13 octubre 2012

Las frustraciones de Sodoma y Gomorra

Los astros no parecen ser muy favorables en este febrerillo loco, tal como señala un editorial con tono de francotirador crítico de El Independiente: «Hace sólo un año y medio nacía este Gobierno bajo Los mejores auspicios de las estrellas. Para los hombres del poder pintaban oros. Crecimiento económico, mejora del paro, estancia en la Europa comunitaria, simbólico entierro de los GAL, control de la gran prensa, con la añagaza de las concesiones privadas de televisión» y hasta «González jugaba a estadista europeo a la espera de su presidencia comunitaria, mientras sus amigos y aliados en el mundo de las finanzas, Cartera Central y BBV vivían en el esplendor de su imperio en pos del liderazgo absoluto de la gran banca».

Sin embargo, a pesar de tener los hados a su favor dejaron pasar la oportunidad o las fuerzas extrañas les desbordaron. Lo cierto es que todo, o casi, les salió rana. El Independiente lo sintetiza con precisión: «Se cumplió la profecía de la huelga general. Fracasó la negociación con ETA. La oposición recobró el aliento, los nacionalistas desenterraron la autodeterminación y la prensa abrió su abanico, mientras en la pirámide del mando único los sacerdotes, escribas y líderes de locales mostraban su disidencia»

¿Corno pudo suceder todo esto? ¿Como :han caído tan bajo?. El rotativo madrileño se contesta a sí mismo: «La respuesta es simple: la ceguera y la ambición de un poder monolítico y personal». Lo otro, el «affaire» de Juan Guerra no ha sido causa sino efecto, punta de iceberg o en todo caso la guinda. «Y en medio del desplome del poder felipista, el peso de la corrupción, como una guinda de acero, deshizo la tarta». De ahí que no sea extraña la aparición de personajes que denotan frustración, gente en la cuerda floja, cuya ejecutoria profesional queda marcada por el excesivo peso de la servidumbre política.

«.Que está ocurriendo?» le pregunta Feliciano Fidalgo a Leopoldo Torres en El País y el fiscal general contesta: «Que la frustración electoral lleva los problemas fuera del Parlamento». Torres dice luego que no se imagina a Alfonso Guerra en la cárcel «porque conozco su honradez», que si Guerra dimite, él sigue; y que lo de Juan Guerra pudo ocurrir en cualquier otro país. Respecto a la querella contra el fiscal general confiesa que dar la orden no fue un plato de su gusto, que no quería atacar al periódico y que «tuve un impulso de resistencia, que vencí yo mismo». Cuando alguien le ha comentado al presidente Felipe González «Querellarse es pueril» -según refiere Fidalgo- Leopoldo Torres replica: «Quizá él lo ha pensado». Frustraciones, estupores.

La democracia, a veces, está llena de ellos. Sobre todo si el poder se apuntala con contrafuertes de ciega adhesión, no sometidas a la razón crítica. No se puede olvidar, como recuerda Miguel Delibes en ABC que «la democracia es una cuestión de garantías, no de fe» parafraseando al Vaclav Havel de la revolución de Praga del 68. A diferencia de los dogmatismos totalitarios. Así lo confiesa en una larga entrevista el director de cine greconorteamericano Elia Kazan a Juan Pedro Quiñonero en ABC: «El comunismo es una mentira». Si bien, luego da rienda suelta a sus contradicciones internas: «Ya no soy anticomunista. Hoy nadie sabe lo que es el comunismo. Me gusta lo que está pasando en Europa».

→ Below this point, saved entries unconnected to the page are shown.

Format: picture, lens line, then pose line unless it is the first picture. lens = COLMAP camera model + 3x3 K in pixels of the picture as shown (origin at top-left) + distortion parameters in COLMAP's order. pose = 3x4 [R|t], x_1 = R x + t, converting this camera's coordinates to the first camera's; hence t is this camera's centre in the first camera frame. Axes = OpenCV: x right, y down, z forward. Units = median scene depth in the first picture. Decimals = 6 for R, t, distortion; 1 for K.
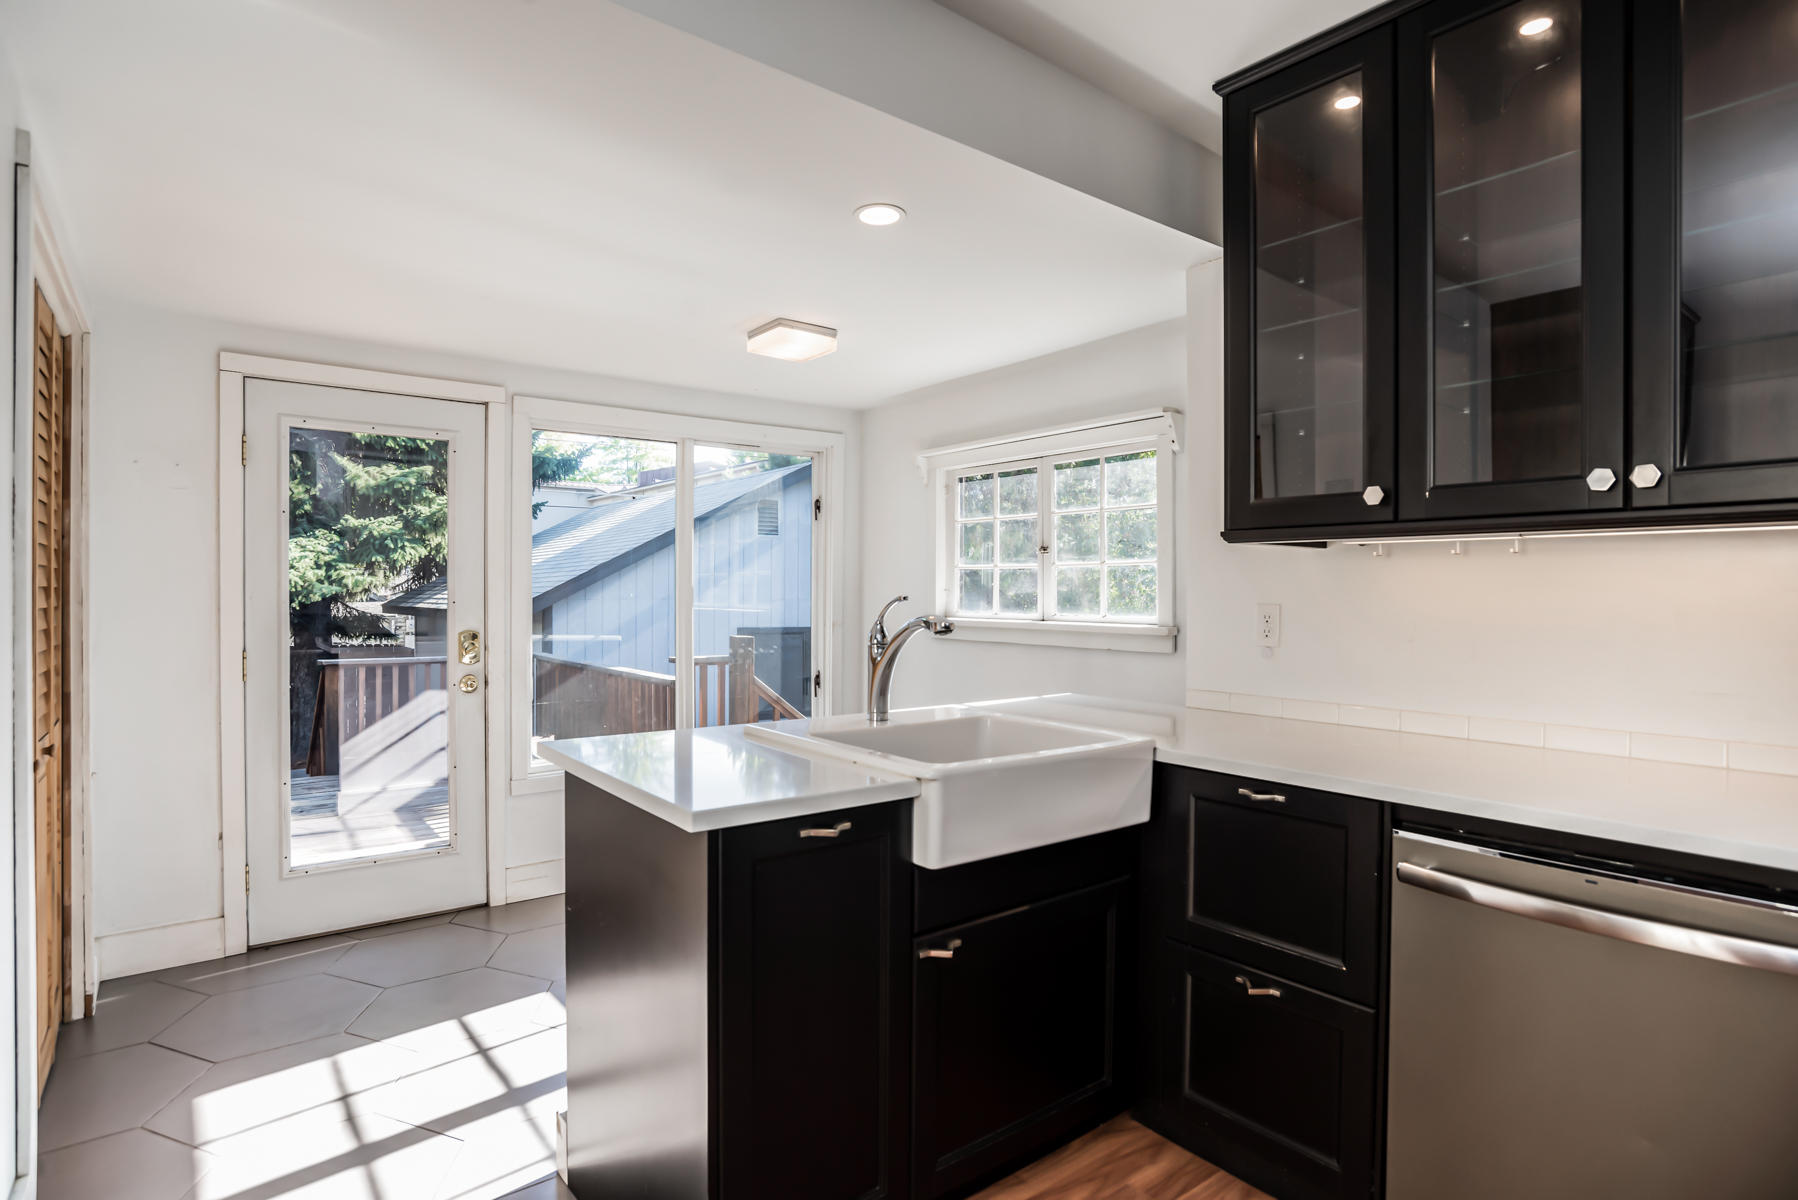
lens RADIAL K [[930.6, 0, 888.0], [0, 930.6, 604.4], [0, 0, 1]] dist [-0.024470, 0.000937]
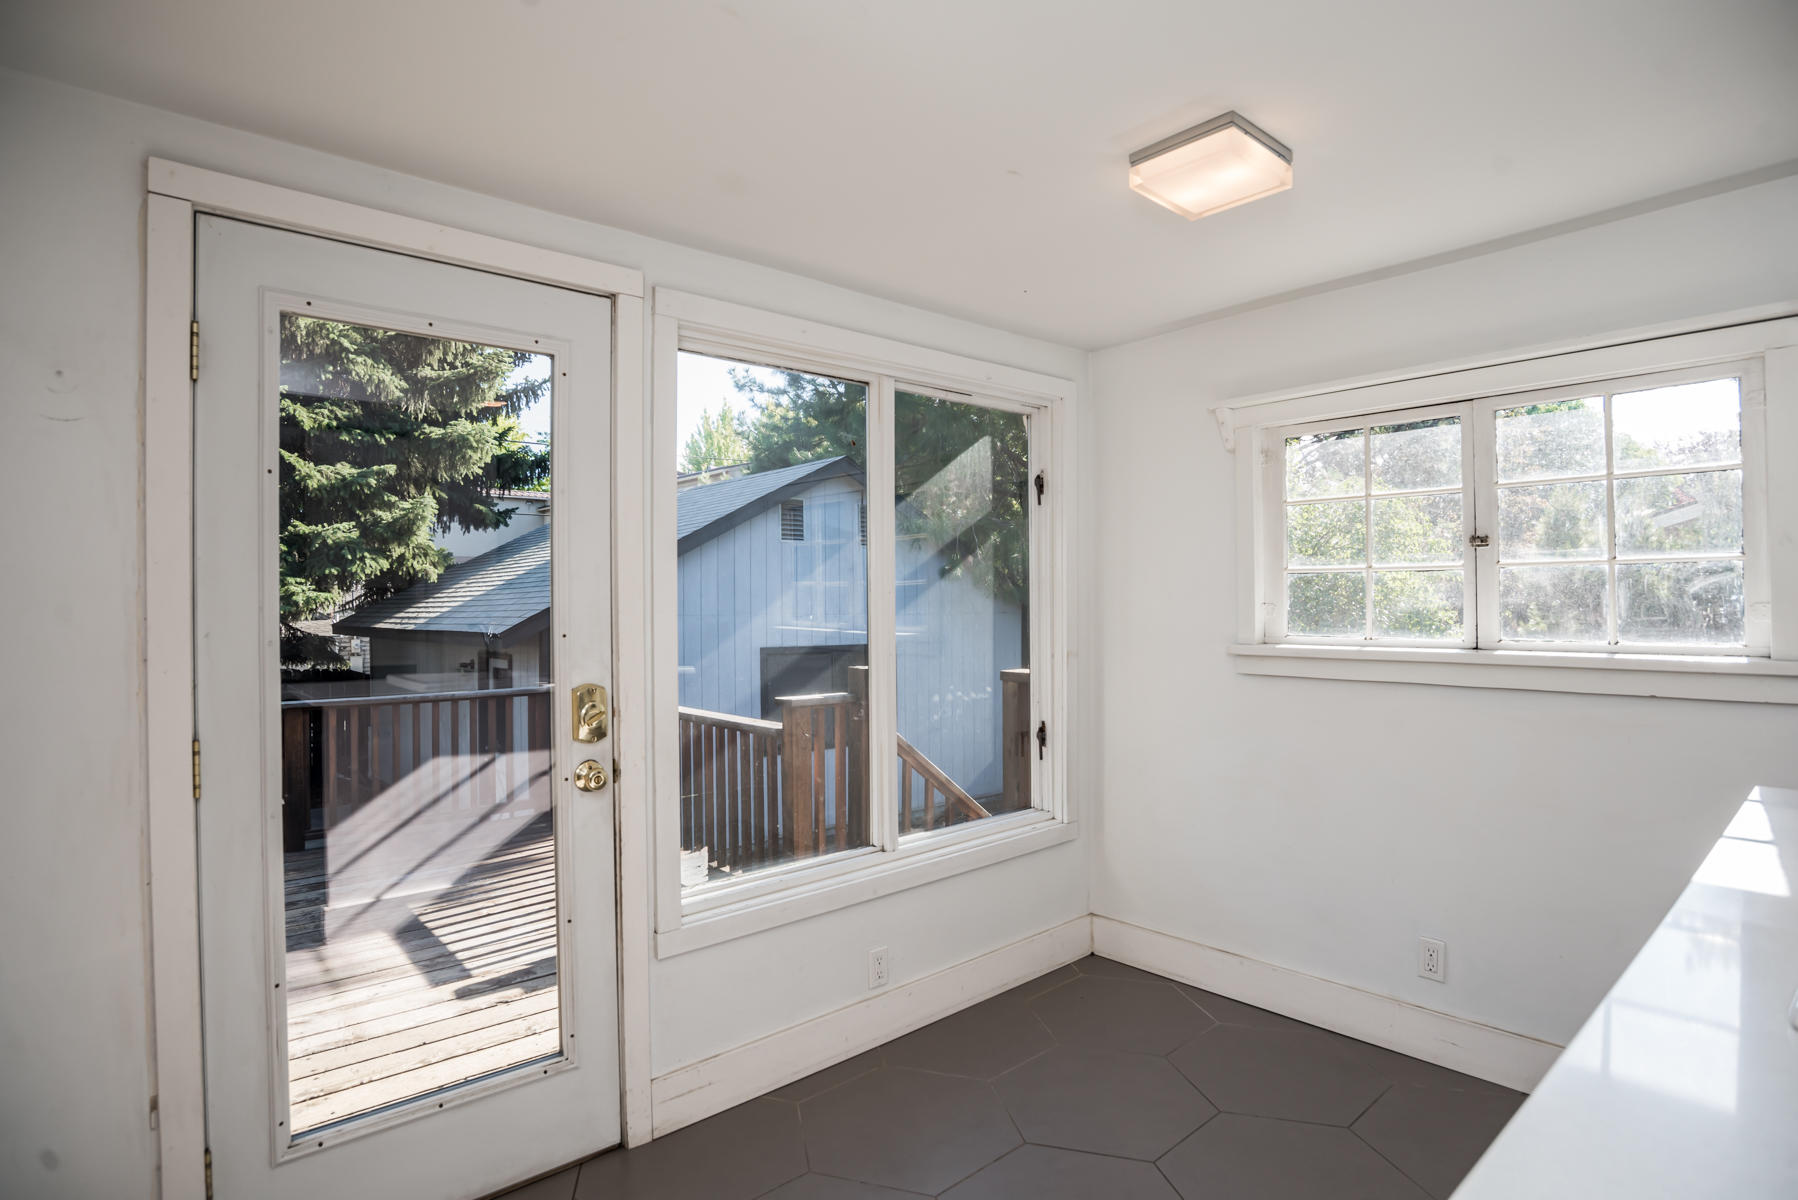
lens RADIAL K [[925.4, 0, 895.2], [0, 925.4, 605.8], [0, 0, 1]] dist [-0.061891, 0.018643]
pose [[0.997414, -0.010137, 0.071155, -0.261867], [0.010914, 0.999885, -0.010543, -0.010254], [-0.071040, 0.011292, 0.997410, 0.358540]]
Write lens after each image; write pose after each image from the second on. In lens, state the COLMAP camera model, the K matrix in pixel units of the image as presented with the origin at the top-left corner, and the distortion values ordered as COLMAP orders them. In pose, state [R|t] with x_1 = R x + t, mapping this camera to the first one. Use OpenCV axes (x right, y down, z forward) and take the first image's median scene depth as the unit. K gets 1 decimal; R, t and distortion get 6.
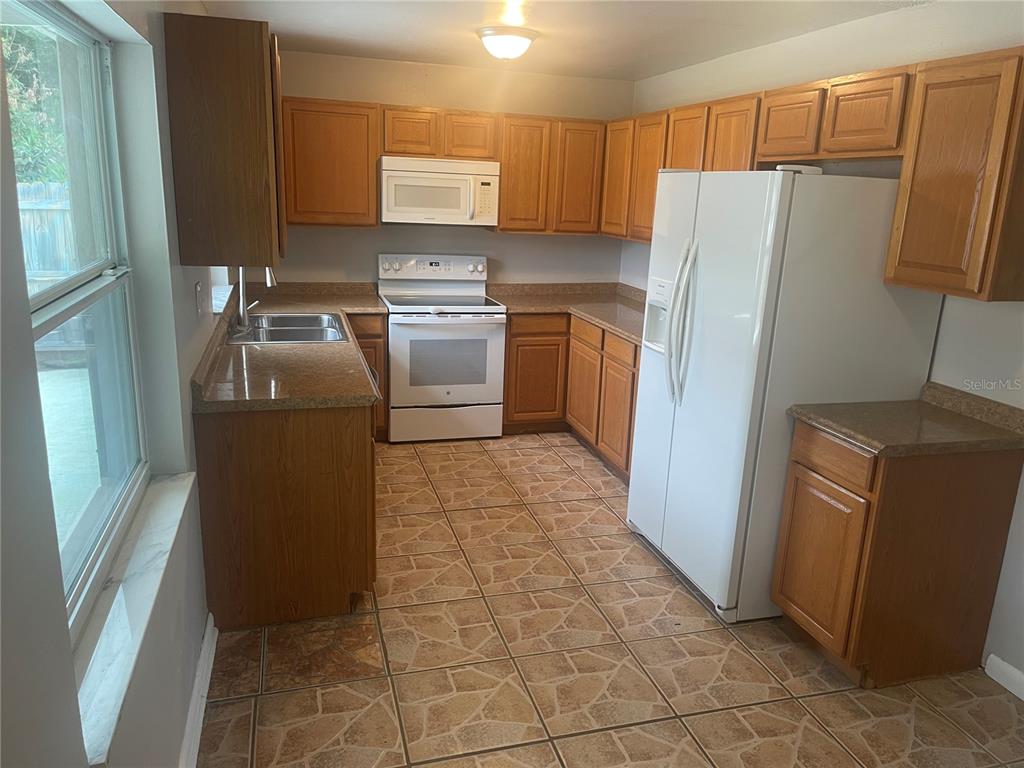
lens RADIAL K [[770.6, 0, 519.1], [0, 770.6, 387.3], [0, 0, 1]] dist [0.079433, -0.102088]
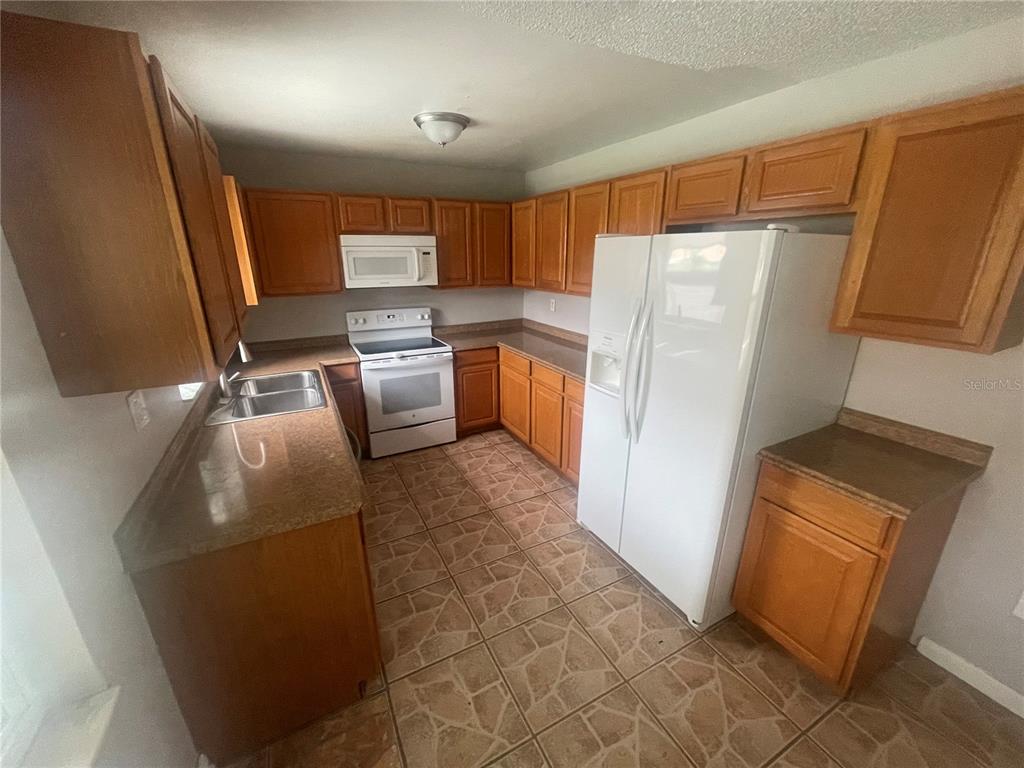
lens RADIAL K [[413.2, 0, 505.6], [0, 413.2, 385.9], [0, 0, 1]] dist [-0.000668, -0.000269]
pose [[0.981176, -0.101952, 0.164012, -0.054733], [0.091014, 0.993178, 0.072896, -0.090373], [-0.170325, -0.056597, 0.983761, 0.320438]]
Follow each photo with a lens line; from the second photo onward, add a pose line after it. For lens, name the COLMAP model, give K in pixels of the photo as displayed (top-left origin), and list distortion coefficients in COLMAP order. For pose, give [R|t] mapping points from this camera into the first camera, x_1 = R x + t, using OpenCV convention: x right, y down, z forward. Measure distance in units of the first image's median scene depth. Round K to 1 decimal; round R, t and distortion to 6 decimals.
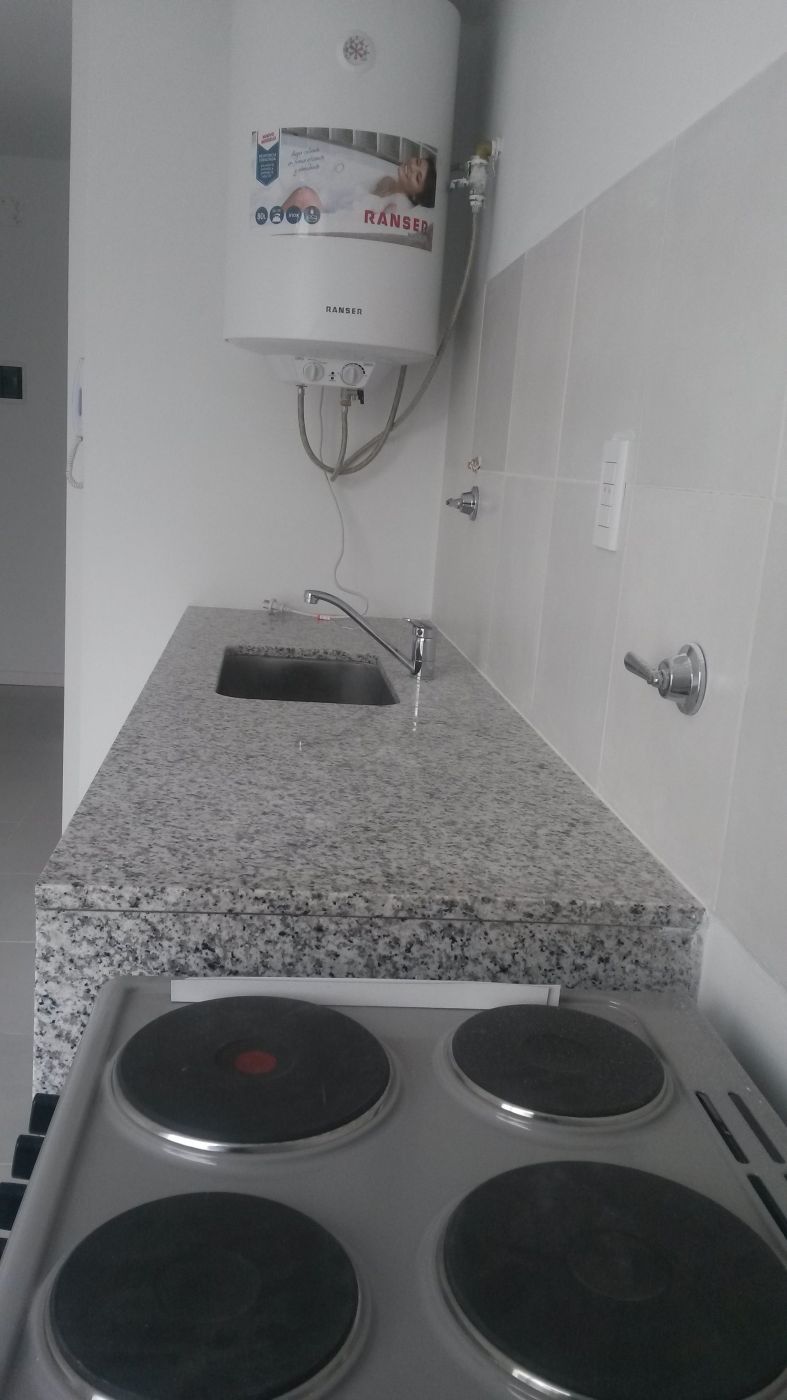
lens RADIAL K [[1119.6, 0, 393.5], [0, 1119.6, 700.0], [0, 0, 1]] dist [0.117668, -0.211426]
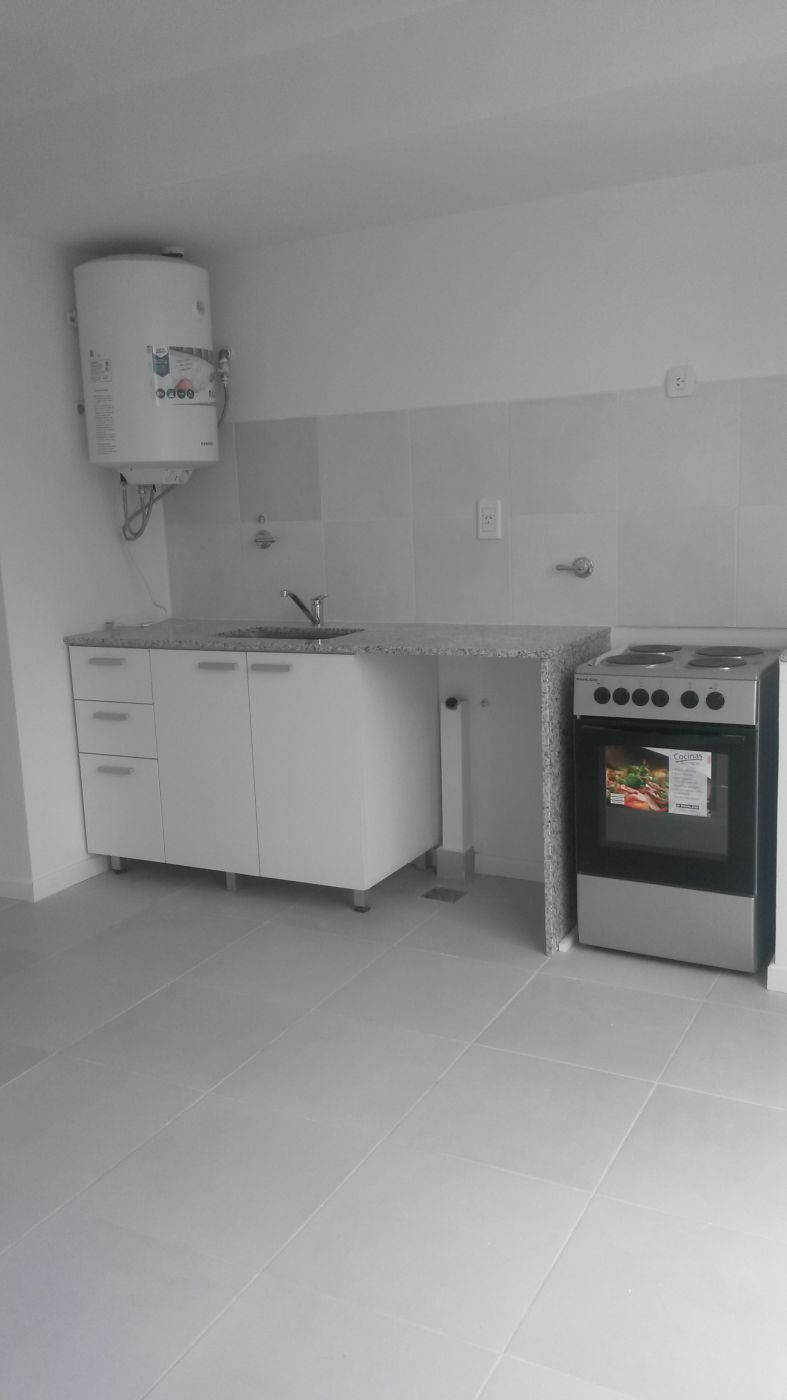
lens RADIAL K [[1119.6, 0, 393.5], [0, 1119.6, 700.0], [0, 0, 1]] dist [0.117668, -0.211426]
pose [[0.551077, -0.241187, 0.798839, -1.447287], [0.251825, 0.960753, 0.116352, -0.086324], [-0.795549, 0.137048, 0.590186, -0.253275]]
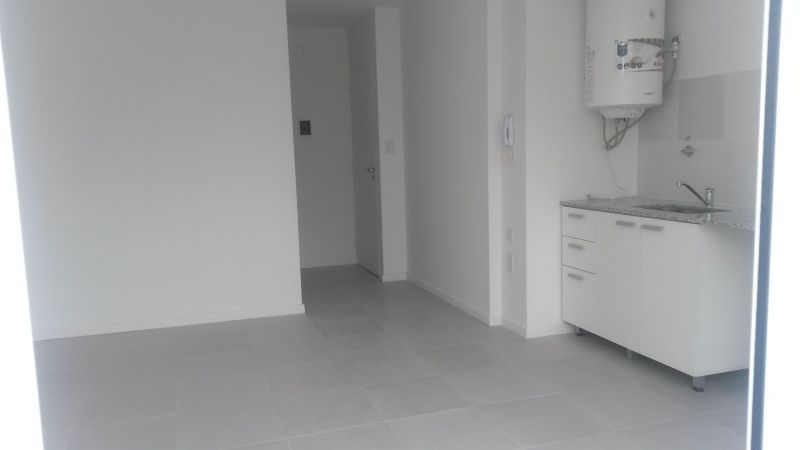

El director de películas como «América, América» o «La ley del silencio» está cansado del viejo sanbenito de «chivato» que se le colgó en la época de la caza de brujas: «Yo no conozco al diablo. ¿Lo conoce usted? Yo trabajo duramente todos los días. Si habla usted de Hollywood y la venta de mis películas, es usted un estúpido ...iYo nunca vendí mi alma a nadie ...! Siempre he sido un hombre libre, tenga cuidado conmigo». El que sí conoce el infierno, o al menos teme la lluvia de azufre que se acerca otra vez, es el habitante de Sodoma y Gomorra, tal como cuenta Manuel Vicent en un mini ensayo sobre la honradez en El País. «En Sodoma y Gomorra -explica- también había buenos ebanistas, honrados panaderos, comerciantes que vendían las legumbres a un precio razonable. Si Dios no encontró allí un hombre justo fue porque sólo leía la prensa amarilla, que alimentó su cólera hasta cegarlo». El paralelismo político con la encrucijada actual no puede ser más evidente.